Passage provided:
+ + +

Police moving to increase enforcement of social distancing rules

Officers conduct surprise visits to individuals in quarantine as well as businesses; ‘vast majority are following the instructions,’ says senior official

Illustrative. Police stand guard in Jerusalem in an undated photograph. (Israel Police)
Illustrative. Police stand guard in Jerusalem in an undated photograph. (Israel Police)

The Israel Police said Tuesday it was scaling up its efforts to enforce social distancing to keep the coronavirus from spreading.

The announcement came after the government approved unprecedented new surveillance measures overnight in a bid to better track the spread of the novel coronavirus in the Israeli population.

In a briefing with journalists, police officials said they have begun enforcing three new measures set down as emergency decrees by the government: self-isolation orders, the requirement to register with the Health Ministry after returning from abroad, and the prohibition on public gatherings.

Police did not yet have the power to enforce the instructions publicized on Tuesday that dramatically upped the demands of social distancing on Israelis, including not leaving home except to buy food or medicine, and prohibiting visits to beaches, malls and parks.

The new rules were technically only “lawful instructions,” police officials said. Violating them is not a crime. The Health Ministry said it was working on a formal decree that would make the instructions legally mandatory.

Magen David Adom worker wears protective clothing as a preventive measure against the coronavirus, arrives to test a patient with symptoms of COVID-19 (coronavirus), in Jerusalem on March 17, 2020. (Yonatan Sindel/Flash90)

+ + +

Supplied records:
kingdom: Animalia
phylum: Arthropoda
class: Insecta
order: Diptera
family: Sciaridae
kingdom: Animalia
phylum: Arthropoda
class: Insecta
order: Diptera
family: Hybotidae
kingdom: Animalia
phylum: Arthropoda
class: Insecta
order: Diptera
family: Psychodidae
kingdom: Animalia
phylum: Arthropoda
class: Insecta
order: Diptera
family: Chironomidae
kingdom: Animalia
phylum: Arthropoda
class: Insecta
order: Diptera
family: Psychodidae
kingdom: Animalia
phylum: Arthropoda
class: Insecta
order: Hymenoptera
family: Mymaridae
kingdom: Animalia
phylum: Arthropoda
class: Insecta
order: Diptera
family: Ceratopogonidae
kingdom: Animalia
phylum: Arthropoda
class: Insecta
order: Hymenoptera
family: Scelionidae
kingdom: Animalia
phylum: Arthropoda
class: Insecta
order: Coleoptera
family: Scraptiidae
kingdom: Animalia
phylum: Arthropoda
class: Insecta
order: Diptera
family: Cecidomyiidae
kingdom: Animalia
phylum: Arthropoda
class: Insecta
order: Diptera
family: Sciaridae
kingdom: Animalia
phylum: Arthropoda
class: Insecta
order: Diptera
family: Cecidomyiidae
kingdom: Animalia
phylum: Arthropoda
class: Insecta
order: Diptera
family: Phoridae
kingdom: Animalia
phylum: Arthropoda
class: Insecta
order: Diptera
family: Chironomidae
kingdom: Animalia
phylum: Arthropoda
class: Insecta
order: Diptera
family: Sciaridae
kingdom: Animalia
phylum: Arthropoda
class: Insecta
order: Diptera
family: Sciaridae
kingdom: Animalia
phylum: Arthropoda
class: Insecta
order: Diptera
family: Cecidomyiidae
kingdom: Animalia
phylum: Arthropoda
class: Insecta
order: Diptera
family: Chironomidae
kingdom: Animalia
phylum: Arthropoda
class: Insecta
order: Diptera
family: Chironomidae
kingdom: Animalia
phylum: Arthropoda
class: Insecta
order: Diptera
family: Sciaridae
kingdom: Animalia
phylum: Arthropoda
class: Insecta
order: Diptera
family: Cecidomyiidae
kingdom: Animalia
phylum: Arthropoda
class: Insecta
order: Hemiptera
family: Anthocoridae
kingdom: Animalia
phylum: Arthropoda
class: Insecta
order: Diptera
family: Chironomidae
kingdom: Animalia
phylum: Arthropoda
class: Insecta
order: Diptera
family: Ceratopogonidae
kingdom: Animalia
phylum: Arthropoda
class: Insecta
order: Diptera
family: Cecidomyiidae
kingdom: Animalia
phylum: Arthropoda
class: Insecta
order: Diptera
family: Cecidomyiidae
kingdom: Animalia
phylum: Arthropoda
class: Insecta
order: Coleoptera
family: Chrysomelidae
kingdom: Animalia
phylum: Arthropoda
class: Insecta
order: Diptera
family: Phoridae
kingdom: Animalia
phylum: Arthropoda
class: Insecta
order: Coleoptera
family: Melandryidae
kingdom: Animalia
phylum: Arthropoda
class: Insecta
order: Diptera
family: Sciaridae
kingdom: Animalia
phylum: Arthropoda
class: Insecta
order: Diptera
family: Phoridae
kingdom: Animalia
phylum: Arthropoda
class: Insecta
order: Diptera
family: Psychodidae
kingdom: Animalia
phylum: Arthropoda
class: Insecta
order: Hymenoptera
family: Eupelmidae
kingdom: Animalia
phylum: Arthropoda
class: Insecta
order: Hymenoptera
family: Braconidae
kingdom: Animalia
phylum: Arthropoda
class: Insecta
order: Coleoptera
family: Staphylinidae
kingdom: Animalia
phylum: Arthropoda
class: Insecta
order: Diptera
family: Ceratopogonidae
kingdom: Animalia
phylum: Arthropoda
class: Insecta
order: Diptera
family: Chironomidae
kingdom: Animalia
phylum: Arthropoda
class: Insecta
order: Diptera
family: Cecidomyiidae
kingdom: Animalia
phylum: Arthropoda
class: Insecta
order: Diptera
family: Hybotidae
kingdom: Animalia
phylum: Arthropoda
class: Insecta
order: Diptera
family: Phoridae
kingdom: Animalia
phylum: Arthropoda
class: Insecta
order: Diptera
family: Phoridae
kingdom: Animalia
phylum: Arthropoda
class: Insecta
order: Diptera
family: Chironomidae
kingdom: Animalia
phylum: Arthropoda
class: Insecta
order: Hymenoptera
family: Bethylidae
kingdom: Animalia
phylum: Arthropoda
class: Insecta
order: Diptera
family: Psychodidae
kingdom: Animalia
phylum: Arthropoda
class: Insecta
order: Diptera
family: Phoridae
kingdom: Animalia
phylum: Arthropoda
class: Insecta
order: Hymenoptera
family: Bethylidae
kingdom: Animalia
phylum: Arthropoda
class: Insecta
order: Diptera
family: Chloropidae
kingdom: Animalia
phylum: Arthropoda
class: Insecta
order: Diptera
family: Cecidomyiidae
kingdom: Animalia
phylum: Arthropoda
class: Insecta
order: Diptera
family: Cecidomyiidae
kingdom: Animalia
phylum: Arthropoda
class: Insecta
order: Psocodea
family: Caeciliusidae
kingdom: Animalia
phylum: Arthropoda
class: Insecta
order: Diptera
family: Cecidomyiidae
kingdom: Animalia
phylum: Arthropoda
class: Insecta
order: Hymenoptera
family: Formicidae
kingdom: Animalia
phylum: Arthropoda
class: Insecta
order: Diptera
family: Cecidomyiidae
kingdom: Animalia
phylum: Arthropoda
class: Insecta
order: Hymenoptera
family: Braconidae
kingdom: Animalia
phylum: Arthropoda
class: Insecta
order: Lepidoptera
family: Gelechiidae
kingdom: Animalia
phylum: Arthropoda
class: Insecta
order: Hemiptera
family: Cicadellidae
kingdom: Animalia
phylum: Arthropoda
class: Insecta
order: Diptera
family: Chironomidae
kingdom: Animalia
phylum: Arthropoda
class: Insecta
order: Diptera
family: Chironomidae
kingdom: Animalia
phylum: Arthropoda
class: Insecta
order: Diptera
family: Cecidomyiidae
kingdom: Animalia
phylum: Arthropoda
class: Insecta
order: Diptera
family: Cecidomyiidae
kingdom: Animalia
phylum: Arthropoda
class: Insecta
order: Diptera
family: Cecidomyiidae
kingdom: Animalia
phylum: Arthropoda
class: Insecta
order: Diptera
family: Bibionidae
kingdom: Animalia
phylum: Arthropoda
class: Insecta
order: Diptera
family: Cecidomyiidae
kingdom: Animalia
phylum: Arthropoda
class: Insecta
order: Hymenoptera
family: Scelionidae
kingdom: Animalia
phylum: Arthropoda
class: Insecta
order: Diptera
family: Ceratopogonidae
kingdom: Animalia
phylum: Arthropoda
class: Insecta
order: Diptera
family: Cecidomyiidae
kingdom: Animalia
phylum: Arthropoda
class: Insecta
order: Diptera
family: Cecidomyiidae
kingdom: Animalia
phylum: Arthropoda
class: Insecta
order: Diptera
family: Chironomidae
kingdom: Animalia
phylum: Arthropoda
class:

+ + +

To do:
a. Reproduce the article on social distancing enforcement verbatim, starting with "In a briefing" and going on through "on public gatherings.".
b. Answer these questions using the article on social distancing enforcement:
(i) What did the government approve overnight before the police announcement?
(ii) Which three new measures did police officials say they had begun enforcing?
(iii) What did the Health Ministry say it was working on?
The items play no part in what is asked here.

Results in order:
a.
In a briefing with journalists, police officials said they have begun enforcing three new measures set down as emergency decrees by the government: self-isolation orders, the requirement to register with the Health Ministry after returning from abroad, and the prohibition on public gatherings.

b.
(i) Unprecedented new surveillance measures to better track the spread of the novel coronavirus in the Israeli population.
(ii) Self-isolation orders, the requirement to register with the Health Ministry after returning from abroad, and the prohibition on public gatherings.
(iii) A formal decree that would make the instructions legally mandatory.